The high point of “Alice Through the Looking Glass” comes early. A blue butterfly named Absolem — voiced by Alan Rickman — beckons Alice back to Wonderland. How wonderful to hear the late actor’s marvelous baritone one more time.
Then, just like that, Absolem is gone — along with any pleasant feelings about this joyless jumble of a sequel.
For this second desecration of Lewis Carroll’s prose, producer Tim Burton has passed directing duties to James Bobin. The players remain the same, including Mia Wasikowska as the film’s heroine. Ever the iconoclast, Alice first appears as a ship captain in 1874, on the run from pirates in the Straits of Malacca. As it turns out, she’s a keen strategist, nearly capsizing her boat in order to evade the brigands. Since every scene and snippet of dialogue hits you over the head with foreshadowing, we know that her talent for improvised disaster control will come in handy later.
Indeed, once she makes her way back to Wonderland, through a mirror, she agrees to a dangerous mission. The Mad Hatter — Johnny Depp, hamming it up to a nearly unwatchable degree — is so depressed that he can’t leave his house. He’s convinced that his family, who he once thought were killed by the Jabberwocky, might be alive. But no one believes him.
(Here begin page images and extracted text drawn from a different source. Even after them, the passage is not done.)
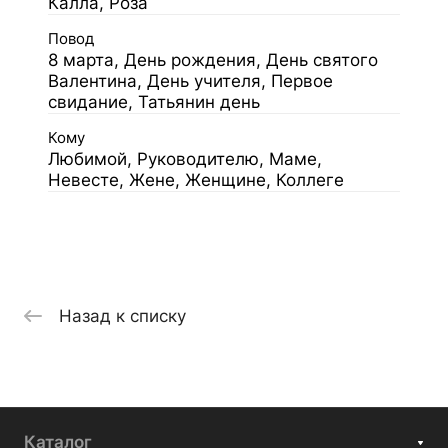
Калла, Роза
Повод
8 марта, День рождения, День святого
Валентина, День учителя, Первое
свидание, Татьянин день
Кому
Любимой, Руководителю, Маме,
Невесте, Жене, Женщине, Коллеге
Назад к списку
Каталог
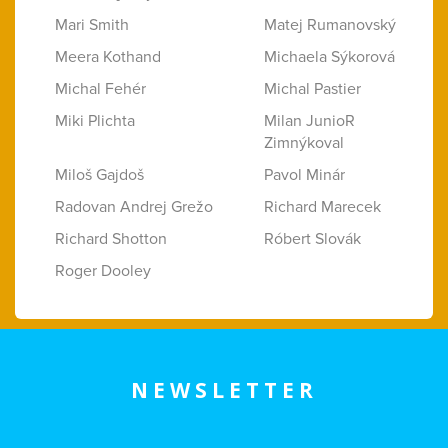
Mari Smith
Matej Rumanovský
Meera Kothand
Michaela Sýkorová
Michal Fehér
Michal Pastier
Miki Plichta
Milan JunioR
Zimnýkoval
Miloš Gajdoš
Pavol Minár
Radovan Andrej Grežo
Richard Marecek
Richard Shotton
Róbert Slovák
Roger Dooley
NEWSLETTER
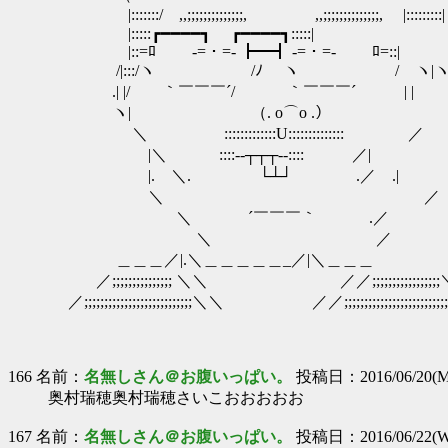
|:::::::/ ,,;;;;;;;;;;;;;;, ,,;;;;;;;;;;;;;;, |:::::::::|
|:::::┏━━━━┓ ┏━━━━┓:::::|
|::=ﾛ -=・=- ┣━┫ -=・=- ﾛ=::|
/|:::/ヽ /ﾉ ヽ / ヽ|
.| |/ ｀￣￣￣´/ ｀￣￣￣´ | |
ヽ| （. o⌒o .） .|
＼ :::::::::::::U:::::::::::::: ／
|＼ ::::--┬┬┬--:::: ／|
|. ＼. └┴┘ .／ .|
＼ 
＼ ´￣￣￣｀ .／
＼ ／
＿＿＿／|.＼＿＿＿＿＿_／|＼＿＿＿
／;;;;;;;;;;;;;;; ＼＼ ／／;;;;;;;;;;;;;;;;;
／;;;;;;;;;;;;;;;;;;;;;;;;;;;＼＼ ／／;;;;;;;;;;;;;;;;;;;;;;;;;
166 名前：
名無しさん＠お腹いっぱい。
投稿日：2016/06/20(Mo
奥村瑞穂奥村瑞穂さいこおおおおお
167 名前：
名無しさん＠お腹いっぱい。
投稿日：2016/06/22(We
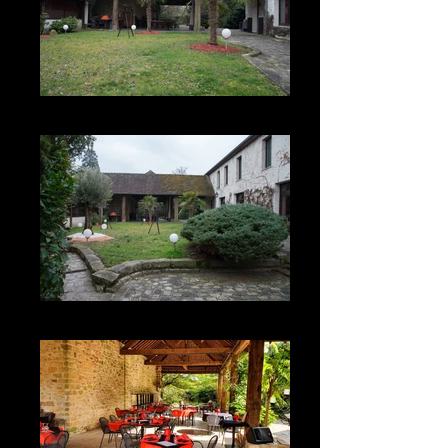
Jardin
jardin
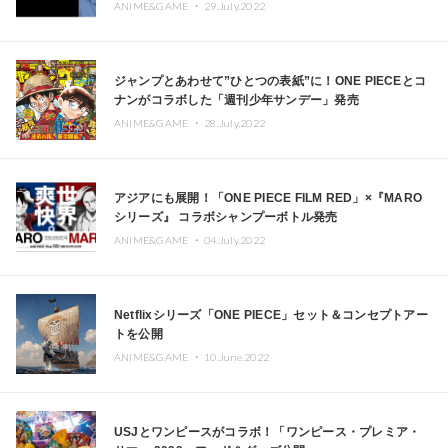
ANIME&GAME ・
29.July.2022
ジャンプとあわせて”ひとつの表紙”に！ONE PIECEとコ
ナンがコラボした「週刊少年サンデー」発売
ANIME&GAME ・
28.July.2022
アジアにも展開！「ONE PIECE FILM RED」×『MARO
シリーズ』 コラボシャンプーボトル発売
ANIME&GAME ・
04.July.2022
Netflixシリーズ「ONE PIECE」セット＆コンセプトアー
トを公開
ANIME&GAME ・
10.June.2022
USJとワンピースがコラボ！「ワンピース・プレミア・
Alice doesn’t either, but she’s always game to disprove the impossible. (In case you have any doubt, she warns her first mate, “you know how I feel about that word.”) She’ll need to travel back in time to save the Hatter’s family from the fire-breathing menace. To do that, she steals a machine from Time himself, played by Sacha Baron Cohen. (The actor is a pal of Bobin, who wrote and directed episodes of “Da Ali G Show.”)
For once, Cohen isn’t the loopiest overactor in the cast. Between Depp, Helena Bonham Carter as the raging Queen of Hearts and Anne Hathaway — practically floating as the ethereal White Queen — the man who played Borat has stiff competition.
With dazzling blue eyes and sporting a man bun, Time is part man and part clock. The back of his head reveals ticking gears, and he has a clock face where his heart should be. The character, like a lot of visual elements in “Alice,” is a sight to behold. There was clearly a lot of thought put into making the movie look spectacular. When Alice is ricocheting through history — on a contraption that conveniently operates just like a ship — memories embedded in waves rise up to meet her. It’s a gorgeous metaphor for how recollections of the past wash over us.
If only as much care were put into the slipshod story. Do we even care about these people? Nothing in the movie compels us to. Screenwriter Linda Woolverton (who was assisted by Bobin) is more satisfied answering questions that nobody asked. How did the Queen of Hearts’ head get so big? If you’ve ever wondered, you’re in luck.
But wondrous visuals only go so far, in a film that turns out to be lethally dull. “I fear I may never see you again,” Alice laments to the Hatter toward the end of the movie. After one sequel too many, we can only hope she’s right.
PG. At area theaters. Contains scenes of peril and some coarse language. 112 minutes.